Este texto sigue la emergencia de esa mayoría organizada —el proletariado industrial— desde su formación material en las fábricas hasta su consolidación como fuerza política en vísperas de la Primera Guerra Mundial. Veremos cómo la industrialización destruyó la impotencia estructural del campesinado disperso y creó las condiciones para el krátos obrero: concentración espacial, sincronización temporal y masa cuantitativa. Veremos cómo ese sujeto descubrió sus armas —huelga, sindicato, partido de masas— y cómo provocó el primer pánico moderno al poder mayoritario en 1848. Veremos el experimento más radical de ese poder en la Comuna de París (1871) y su aplastamiento sangriento. Y veremos, finalmente, cómo entre 1871 y 1914 el movimiento obrero se consolidó hasta convertirse en la amenaza más seria que las élites propietarias habían enfrentado jamás.
Por primera vez en la historia universal, una mayoría numérica tenía organización estable, conciencia de clase y capacidad de coerción efectiva. Por primera vez, el krátos de las masas dejaba de ser una pesadilla filosófica griega para convertirse en realidad material.
Lo que las élites harían con esa amenaza —integrarla, aplastarla, cooptarla— es materia de los artículos siguientes. Aquí nos interesa entender cómo nació y por qué fue posible.
1. Recordatorio: La Democracia Liberal como Oligarquía Perfeccionada
La democracia liberal, heredera directa del sufragio censitario, logró estabilizar el poder de una minoría propietaria bajo la forma jurídica de la igualdad formal. El parlamento y el sufragio —inicialmente muy restringido— funcionaron como válvulas de legitimidad: permitían que las élites compitieran entre sí y resolvieran sus conflictos internos sin recurrir a la violencia, mientras que la propiedad privada y el poder judicial aseguraban que las decisiones económicas fundamentales quedaran fuera del alcance de cualquier mayoría electoral.
No se trata de una desviación o un error de funcionamiento: es el diseño. En la teoría política contemporánea esto tiene nombre propio: democracia elitista. La participación de la mayoría se reduce a elegir periódicamente entre equipos de élite que compiten entre sí por ocupar el gobierno. El ciudadano no es un actor que decide el rumbo colectivo; es un sujeto pasivo al que se pide ratificar opciones ya empaquetadas. La soberanía formal reside en el pueblo; la soberanía efectiva, en la minoría propietaria.
☆ ☆ ☆ ☆ ☆
TAREA PLANTEADA 1:
Enumera las condiciones para el krátos obrero que, según el texto sobre el proletariado industrial, creó la industrialización.
TAREA PLANTEADA 2:
Extrae del texto sobre el proletariado industrial el pasaje que comienza en "Por primera vez en" y termina en "en realidad material.".
TAREA PLANTEADA 3:
En el texto sobre el proletariado industrial, ¿qué nombre da la teoría política contemporánea al diseño de la democracia liberal?

DATOS PROPORCIONADOS:
☆ ☆ ☆ ☆ ☆
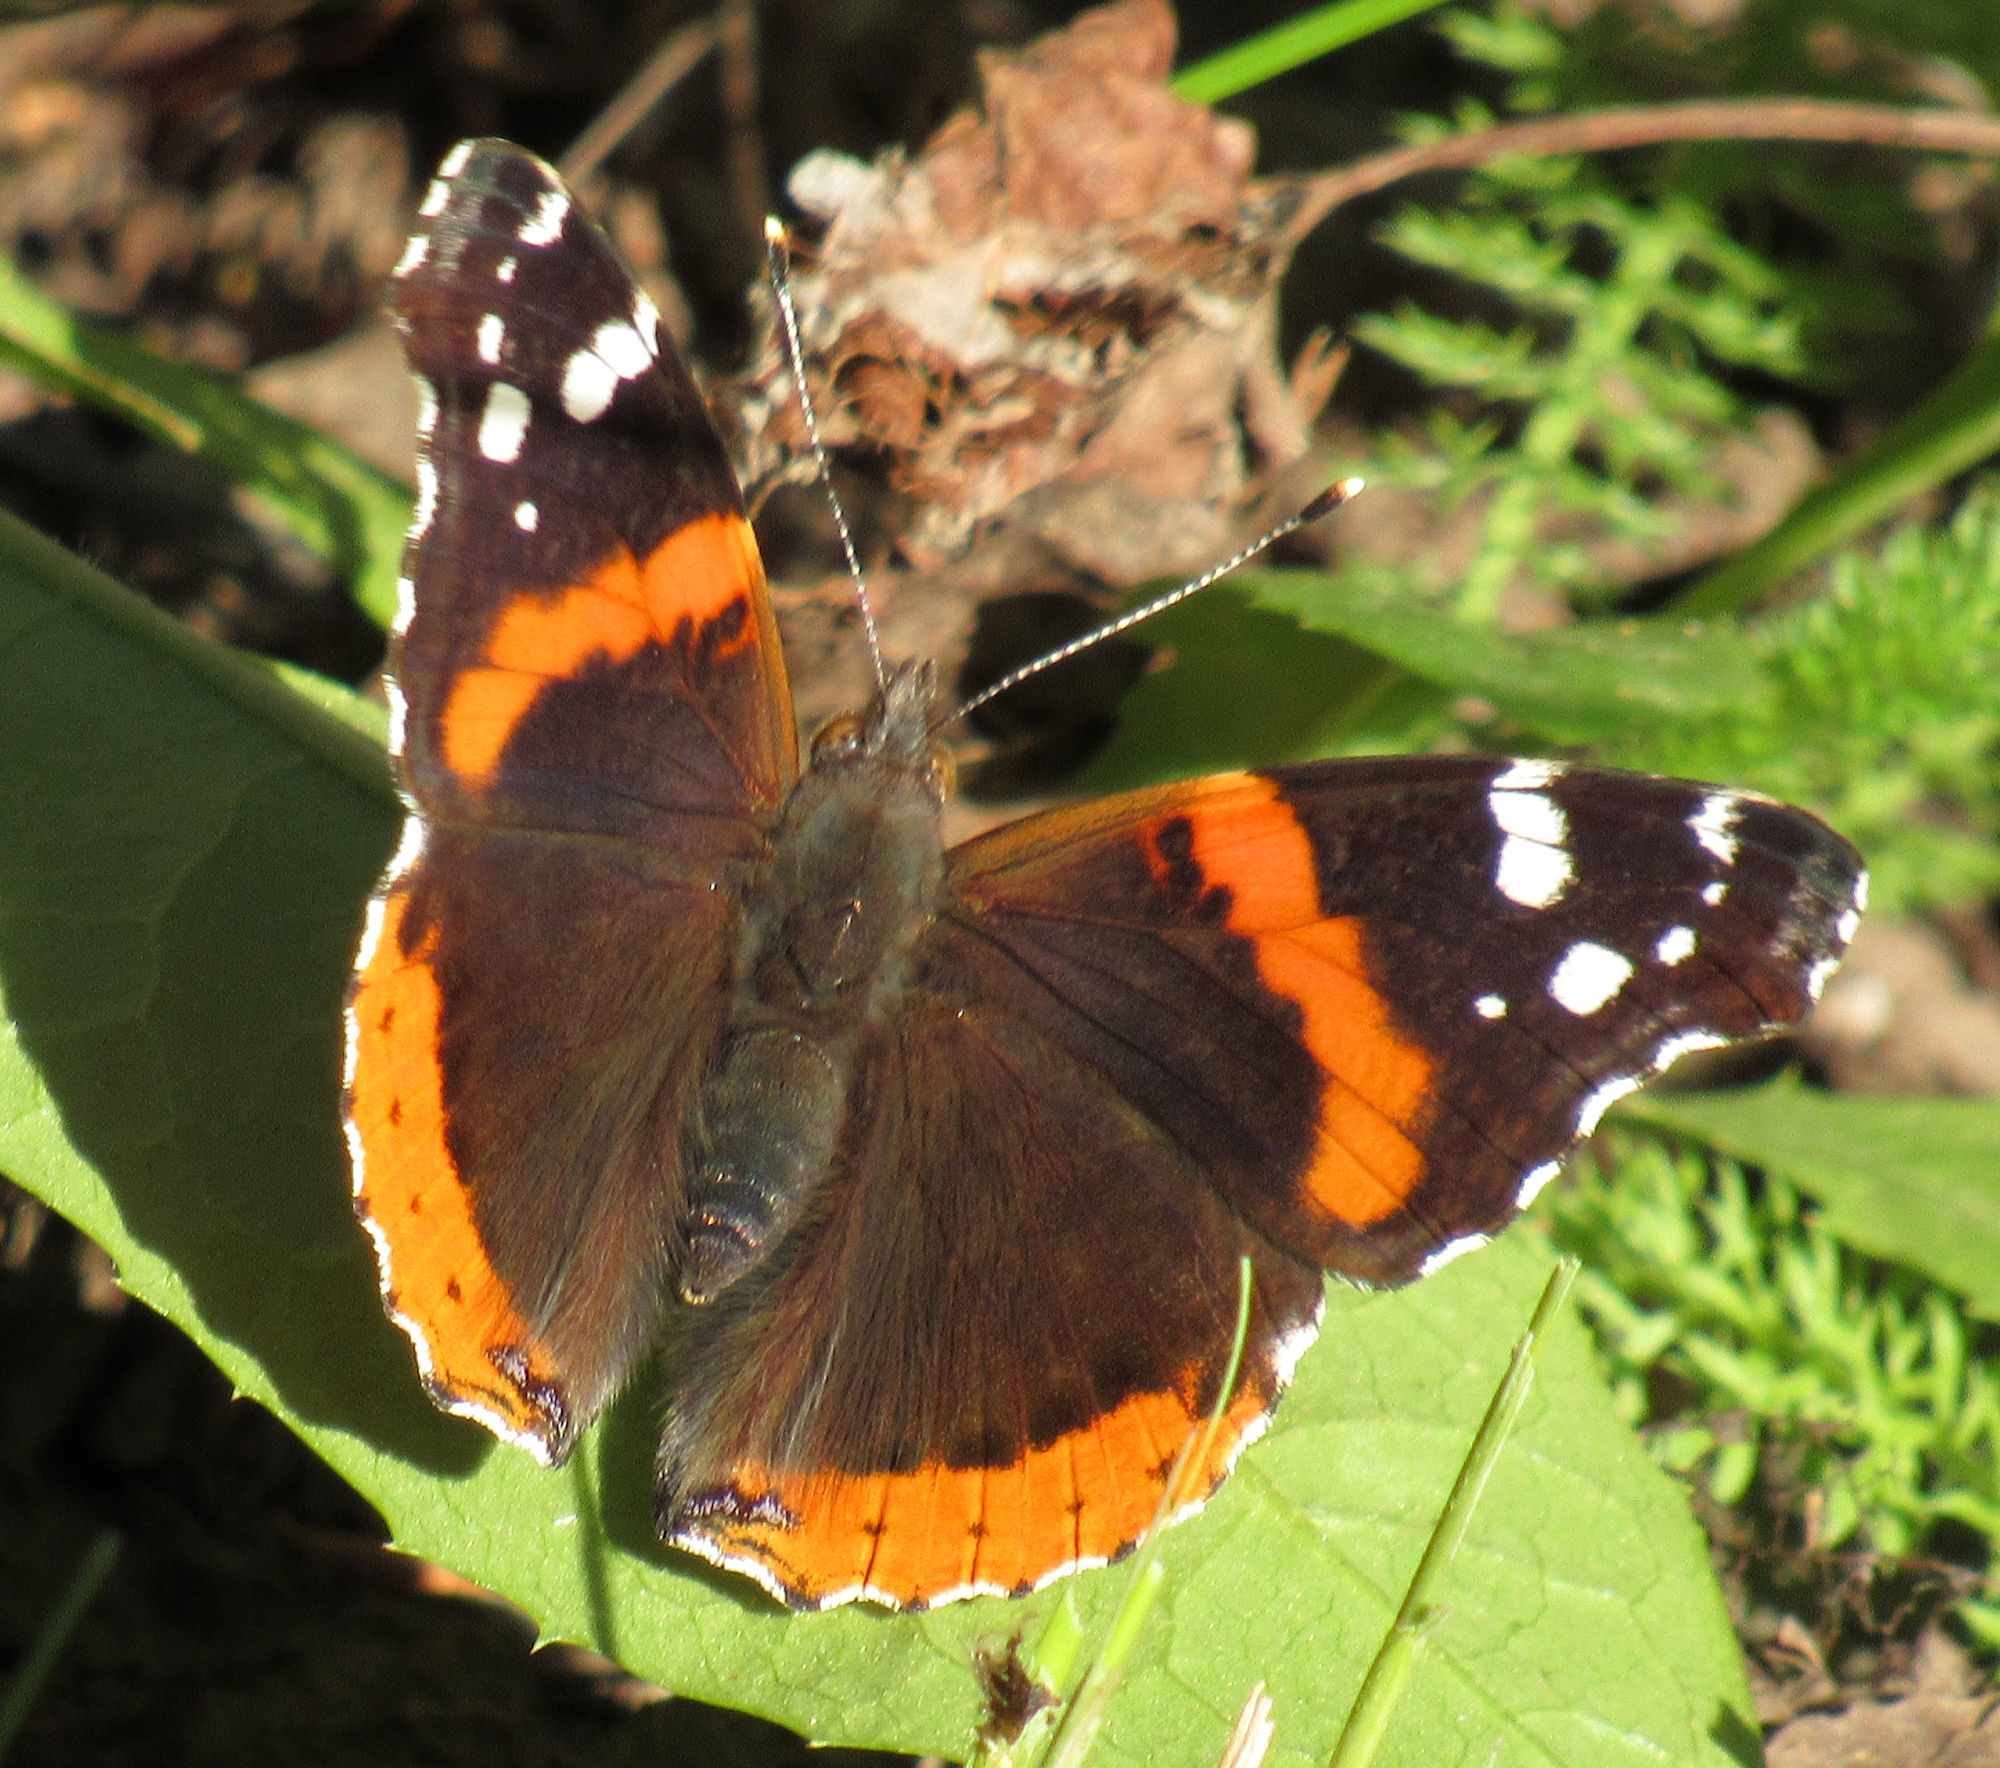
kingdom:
☆ ☆ ☆ ☆ ☆
RESULTADO ESPERADO 1:
Concentración espacial, sincronización temporal y masa cuantitativa.

RESULTADO ESPERADO 2:
Por primera vez en la historia universal, una mayoría numérica tenía organización estable, conciencia de clase y capacidad de coerción efectiva. Por primera vez, el krátos de las masas dejaba de ser una pesadilla filosófica griega para convertirse en realidad material.

RESULTADO ESPERADO 3:
Democracia elitista.